_Requirement_
Filter the entries below, keeping only lines with "output".

_Data to process_
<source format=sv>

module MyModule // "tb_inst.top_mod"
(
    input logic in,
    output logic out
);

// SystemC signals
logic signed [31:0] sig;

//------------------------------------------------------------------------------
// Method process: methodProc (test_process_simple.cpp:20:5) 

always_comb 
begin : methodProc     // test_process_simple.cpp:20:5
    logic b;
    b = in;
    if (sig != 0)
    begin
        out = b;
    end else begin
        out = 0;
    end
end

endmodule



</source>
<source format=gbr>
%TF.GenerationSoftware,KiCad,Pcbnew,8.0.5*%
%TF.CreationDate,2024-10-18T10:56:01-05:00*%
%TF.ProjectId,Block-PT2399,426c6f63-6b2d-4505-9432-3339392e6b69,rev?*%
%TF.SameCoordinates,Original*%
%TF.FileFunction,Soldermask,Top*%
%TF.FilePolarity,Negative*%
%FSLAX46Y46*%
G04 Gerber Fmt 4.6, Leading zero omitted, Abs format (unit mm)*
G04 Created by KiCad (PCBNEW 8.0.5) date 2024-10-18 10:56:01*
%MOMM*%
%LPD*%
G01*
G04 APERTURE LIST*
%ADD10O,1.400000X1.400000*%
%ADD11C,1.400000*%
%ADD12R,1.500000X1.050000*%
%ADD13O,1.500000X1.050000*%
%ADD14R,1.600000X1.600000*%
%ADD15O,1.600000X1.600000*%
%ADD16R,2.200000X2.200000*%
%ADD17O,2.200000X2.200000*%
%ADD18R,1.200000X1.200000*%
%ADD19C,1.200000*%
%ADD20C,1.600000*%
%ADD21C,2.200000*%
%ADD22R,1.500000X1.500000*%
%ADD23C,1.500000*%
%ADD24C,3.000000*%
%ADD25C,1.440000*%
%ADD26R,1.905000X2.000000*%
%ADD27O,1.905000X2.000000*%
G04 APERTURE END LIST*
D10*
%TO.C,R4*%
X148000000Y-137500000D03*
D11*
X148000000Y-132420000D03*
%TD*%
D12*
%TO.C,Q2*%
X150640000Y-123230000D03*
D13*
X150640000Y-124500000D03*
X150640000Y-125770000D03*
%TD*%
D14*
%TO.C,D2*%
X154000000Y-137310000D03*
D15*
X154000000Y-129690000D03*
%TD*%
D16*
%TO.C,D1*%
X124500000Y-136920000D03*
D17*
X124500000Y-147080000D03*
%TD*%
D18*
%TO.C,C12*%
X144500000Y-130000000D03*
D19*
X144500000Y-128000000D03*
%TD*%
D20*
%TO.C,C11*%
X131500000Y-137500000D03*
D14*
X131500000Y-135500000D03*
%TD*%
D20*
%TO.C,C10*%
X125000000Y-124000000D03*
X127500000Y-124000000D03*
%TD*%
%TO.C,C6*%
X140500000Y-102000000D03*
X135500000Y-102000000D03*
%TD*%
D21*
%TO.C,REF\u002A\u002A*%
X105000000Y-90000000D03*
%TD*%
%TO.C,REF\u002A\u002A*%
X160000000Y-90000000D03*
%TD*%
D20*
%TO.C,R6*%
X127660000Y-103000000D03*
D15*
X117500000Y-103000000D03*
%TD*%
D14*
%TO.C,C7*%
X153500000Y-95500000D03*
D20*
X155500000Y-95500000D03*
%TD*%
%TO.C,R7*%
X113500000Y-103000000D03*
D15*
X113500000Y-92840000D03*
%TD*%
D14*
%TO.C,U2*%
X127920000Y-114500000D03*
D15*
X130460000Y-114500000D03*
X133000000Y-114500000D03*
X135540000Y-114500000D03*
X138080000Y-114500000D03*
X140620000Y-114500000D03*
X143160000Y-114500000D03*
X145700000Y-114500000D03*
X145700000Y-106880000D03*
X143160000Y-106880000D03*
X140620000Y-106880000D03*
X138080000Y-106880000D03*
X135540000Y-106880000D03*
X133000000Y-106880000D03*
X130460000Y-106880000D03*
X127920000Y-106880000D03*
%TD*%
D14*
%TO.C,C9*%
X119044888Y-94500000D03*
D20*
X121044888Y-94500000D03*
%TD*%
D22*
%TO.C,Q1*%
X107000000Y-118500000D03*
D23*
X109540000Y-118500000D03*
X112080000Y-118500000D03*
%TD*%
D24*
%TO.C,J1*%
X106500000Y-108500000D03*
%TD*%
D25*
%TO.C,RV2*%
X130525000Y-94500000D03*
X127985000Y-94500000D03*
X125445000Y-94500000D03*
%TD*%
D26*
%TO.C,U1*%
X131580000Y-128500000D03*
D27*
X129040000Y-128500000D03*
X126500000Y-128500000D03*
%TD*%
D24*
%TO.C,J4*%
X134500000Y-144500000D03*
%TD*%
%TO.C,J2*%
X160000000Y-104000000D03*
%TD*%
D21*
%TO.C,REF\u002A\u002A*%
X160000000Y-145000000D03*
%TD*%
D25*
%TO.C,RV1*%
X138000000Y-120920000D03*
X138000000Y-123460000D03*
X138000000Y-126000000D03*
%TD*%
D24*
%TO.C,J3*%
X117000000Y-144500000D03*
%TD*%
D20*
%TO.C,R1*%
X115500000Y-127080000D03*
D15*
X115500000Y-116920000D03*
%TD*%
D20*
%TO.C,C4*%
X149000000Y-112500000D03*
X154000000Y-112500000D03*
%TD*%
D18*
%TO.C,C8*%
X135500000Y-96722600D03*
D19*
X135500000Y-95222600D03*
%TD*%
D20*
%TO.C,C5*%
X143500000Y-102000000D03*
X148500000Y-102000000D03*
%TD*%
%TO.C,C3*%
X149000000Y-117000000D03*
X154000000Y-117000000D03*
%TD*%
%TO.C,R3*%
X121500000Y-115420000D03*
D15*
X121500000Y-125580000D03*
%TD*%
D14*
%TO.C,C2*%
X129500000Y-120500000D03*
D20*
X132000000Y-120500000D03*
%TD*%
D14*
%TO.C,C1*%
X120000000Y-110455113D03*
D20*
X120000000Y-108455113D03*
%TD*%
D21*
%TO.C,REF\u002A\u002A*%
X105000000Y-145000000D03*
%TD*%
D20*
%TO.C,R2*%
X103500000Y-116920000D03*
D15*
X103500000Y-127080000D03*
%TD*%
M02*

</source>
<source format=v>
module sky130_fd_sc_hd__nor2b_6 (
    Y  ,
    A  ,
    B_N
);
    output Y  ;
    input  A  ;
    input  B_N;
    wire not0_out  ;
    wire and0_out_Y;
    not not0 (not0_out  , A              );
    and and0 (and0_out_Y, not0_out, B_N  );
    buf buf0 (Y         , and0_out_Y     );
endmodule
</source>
==
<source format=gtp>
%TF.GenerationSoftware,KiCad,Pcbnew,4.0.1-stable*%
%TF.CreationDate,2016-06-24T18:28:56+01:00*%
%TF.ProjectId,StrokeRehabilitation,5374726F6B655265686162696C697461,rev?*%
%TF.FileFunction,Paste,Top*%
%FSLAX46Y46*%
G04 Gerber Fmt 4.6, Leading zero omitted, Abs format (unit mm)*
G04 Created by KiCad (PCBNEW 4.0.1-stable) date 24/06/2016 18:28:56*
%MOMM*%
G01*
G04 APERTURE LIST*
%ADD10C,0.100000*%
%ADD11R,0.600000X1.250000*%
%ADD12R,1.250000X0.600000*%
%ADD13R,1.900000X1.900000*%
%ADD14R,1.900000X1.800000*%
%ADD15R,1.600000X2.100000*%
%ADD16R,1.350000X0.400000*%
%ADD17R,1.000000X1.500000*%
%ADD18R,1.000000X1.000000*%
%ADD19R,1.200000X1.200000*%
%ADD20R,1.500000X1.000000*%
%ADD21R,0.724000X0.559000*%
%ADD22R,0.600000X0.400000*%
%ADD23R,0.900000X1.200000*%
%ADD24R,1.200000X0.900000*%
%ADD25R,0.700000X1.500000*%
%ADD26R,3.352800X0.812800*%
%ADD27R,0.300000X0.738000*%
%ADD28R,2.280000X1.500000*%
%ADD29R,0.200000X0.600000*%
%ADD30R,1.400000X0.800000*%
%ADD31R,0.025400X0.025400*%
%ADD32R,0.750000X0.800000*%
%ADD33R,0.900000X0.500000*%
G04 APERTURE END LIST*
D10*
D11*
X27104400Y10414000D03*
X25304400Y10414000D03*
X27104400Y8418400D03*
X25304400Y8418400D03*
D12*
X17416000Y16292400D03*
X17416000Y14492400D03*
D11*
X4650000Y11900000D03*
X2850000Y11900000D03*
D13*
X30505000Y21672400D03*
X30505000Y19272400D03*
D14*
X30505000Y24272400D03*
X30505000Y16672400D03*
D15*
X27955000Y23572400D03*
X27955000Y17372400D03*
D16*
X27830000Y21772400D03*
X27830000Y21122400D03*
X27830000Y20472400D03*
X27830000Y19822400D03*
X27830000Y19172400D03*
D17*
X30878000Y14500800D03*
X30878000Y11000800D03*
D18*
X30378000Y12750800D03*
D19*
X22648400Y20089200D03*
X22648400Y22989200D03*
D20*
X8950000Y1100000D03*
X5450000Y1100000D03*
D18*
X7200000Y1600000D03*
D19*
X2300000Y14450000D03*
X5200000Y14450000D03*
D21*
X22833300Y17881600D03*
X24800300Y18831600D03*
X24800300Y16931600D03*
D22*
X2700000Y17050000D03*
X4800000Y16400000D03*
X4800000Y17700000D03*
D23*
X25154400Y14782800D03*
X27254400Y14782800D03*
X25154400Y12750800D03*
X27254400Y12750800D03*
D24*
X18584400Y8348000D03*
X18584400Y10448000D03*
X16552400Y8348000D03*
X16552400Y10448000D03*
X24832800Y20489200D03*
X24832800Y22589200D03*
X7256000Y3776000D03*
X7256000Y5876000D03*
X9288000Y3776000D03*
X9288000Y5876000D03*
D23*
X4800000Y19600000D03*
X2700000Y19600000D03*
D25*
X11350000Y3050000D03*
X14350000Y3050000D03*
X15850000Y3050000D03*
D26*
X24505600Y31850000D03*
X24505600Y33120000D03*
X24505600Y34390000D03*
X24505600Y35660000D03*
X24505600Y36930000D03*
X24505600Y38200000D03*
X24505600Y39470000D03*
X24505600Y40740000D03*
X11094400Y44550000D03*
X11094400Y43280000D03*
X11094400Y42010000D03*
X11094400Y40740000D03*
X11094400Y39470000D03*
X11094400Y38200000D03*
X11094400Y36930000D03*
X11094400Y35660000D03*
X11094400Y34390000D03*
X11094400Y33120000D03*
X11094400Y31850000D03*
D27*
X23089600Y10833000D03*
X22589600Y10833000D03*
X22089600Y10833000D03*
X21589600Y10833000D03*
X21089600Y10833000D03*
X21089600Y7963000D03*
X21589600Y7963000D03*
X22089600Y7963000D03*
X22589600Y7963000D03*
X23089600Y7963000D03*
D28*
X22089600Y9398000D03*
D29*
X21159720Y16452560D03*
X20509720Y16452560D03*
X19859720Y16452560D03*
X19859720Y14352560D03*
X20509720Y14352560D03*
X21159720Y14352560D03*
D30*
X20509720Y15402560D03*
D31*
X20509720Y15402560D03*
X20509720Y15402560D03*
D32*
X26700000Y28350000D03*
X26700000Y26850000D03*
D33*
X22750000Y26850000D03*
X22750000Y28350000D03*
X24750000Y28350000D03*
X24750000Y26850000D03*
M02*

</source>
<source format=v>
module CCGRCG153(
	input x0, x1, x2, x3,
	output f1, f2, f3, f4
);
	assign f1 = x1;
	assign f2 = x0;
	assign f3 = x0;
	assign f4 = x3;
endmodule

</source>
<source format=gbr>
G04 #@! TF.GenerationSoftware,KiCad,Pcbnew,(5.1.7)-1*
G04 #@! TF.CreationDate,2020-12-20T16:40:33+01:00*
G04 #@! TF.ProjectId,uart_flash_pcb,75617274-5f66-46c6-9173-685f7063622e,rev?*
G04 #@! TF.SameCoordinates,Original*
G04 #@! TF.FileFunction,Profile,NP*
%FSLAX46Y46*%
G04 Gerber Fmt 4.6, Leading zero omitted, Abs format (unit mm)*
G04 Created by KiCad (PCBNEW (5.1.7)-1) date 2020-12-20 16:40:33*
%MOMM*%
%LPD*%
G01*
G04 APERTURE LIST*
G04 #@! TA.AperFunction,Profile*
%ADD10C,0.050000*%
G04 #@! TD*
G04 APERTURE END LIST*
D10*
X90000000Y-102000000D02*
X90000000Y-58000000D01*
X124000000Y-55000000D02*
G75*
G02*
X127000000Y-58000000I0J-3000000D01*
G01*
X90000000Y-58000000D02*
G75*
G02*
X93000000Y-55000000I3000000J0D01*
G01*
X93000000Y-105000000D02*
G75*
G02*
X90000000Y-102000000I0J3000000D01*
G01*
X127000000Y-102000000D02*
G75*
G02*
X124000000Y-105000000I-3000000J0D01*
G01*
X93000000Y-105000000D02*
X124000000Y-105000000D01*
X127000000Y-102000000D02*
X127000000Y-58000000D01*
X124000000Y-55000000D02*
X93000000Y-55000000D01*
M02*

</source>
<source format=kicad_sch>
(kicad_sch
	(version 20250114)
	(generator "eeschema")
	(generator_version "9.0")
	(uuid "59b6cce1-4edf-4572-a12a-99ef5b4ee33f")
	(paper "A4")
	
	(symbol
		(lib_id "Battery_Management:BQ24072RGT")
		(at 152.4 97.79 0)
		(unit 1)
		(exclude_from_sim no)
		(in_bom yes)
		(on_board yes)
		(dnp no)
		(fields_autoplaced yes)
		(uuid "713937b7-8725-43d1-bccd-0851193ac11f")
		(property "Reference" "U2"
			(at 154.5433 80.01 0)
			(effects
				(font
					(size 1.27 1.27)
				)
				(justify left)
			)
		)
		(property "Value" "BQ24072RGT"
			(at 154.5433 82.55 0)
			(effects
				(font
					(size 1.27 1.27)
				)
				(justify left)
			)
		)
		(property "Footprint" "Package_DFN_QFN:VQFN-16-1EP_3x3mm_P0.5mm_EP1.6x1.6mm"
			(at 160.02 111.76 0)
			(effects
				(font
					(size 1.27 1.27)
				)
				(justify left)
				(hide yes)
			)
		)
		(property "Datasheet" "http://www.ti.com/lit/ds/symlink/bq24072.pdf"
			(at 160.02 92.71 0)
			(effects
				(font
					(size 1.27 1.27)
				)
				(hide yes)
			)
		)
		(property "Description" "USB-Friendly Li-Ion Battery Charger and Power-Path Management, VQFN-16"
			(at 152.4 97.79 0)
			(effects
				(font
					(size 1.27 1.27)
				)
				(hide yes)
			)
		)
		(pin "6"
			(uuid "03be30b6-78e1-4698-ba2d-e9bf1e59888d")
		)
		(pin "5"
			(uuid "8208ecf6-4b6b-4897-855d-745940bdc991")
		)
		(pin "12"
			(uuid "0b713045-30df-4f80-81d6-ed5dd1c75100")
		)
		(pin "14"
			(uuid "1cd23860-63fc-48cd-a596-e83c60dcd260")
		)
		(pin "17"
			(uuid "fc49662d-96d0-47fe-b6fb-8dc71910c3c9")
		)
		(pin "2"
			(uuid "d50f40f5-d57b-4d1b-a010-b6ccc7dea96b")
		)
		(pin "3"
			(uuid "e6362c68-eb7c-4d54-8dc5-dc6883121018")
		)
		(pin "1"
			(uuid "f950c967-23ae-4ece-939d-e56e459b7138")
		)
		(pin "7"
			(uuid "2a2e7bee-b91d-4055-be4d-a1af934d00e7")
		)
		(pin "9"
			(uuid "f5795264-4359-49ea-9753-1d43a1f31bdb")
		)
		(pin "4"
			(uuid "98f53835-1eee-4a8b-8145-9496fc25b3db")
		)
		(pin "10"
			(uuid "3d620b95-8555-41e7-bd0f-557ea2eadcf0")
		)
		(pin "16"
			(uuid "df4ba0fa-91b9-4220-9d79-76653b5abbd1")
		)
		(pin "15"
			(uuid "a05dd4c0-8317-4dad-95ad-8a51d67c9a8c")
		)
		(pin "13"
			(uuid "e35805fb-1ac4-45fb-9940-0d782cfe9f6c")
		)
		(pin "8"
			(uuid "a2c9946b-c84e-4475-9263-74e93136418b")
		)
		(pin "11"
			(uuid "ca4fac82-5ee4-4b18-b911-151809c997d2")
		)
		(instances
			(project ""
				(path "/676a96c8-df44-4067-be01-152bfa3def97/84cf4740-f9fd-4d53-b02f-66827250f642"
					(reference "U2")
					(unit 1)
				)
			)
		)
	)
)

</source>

_Your solution_
    output logic out
    output Y  ;
	output f1, f2, f3, f4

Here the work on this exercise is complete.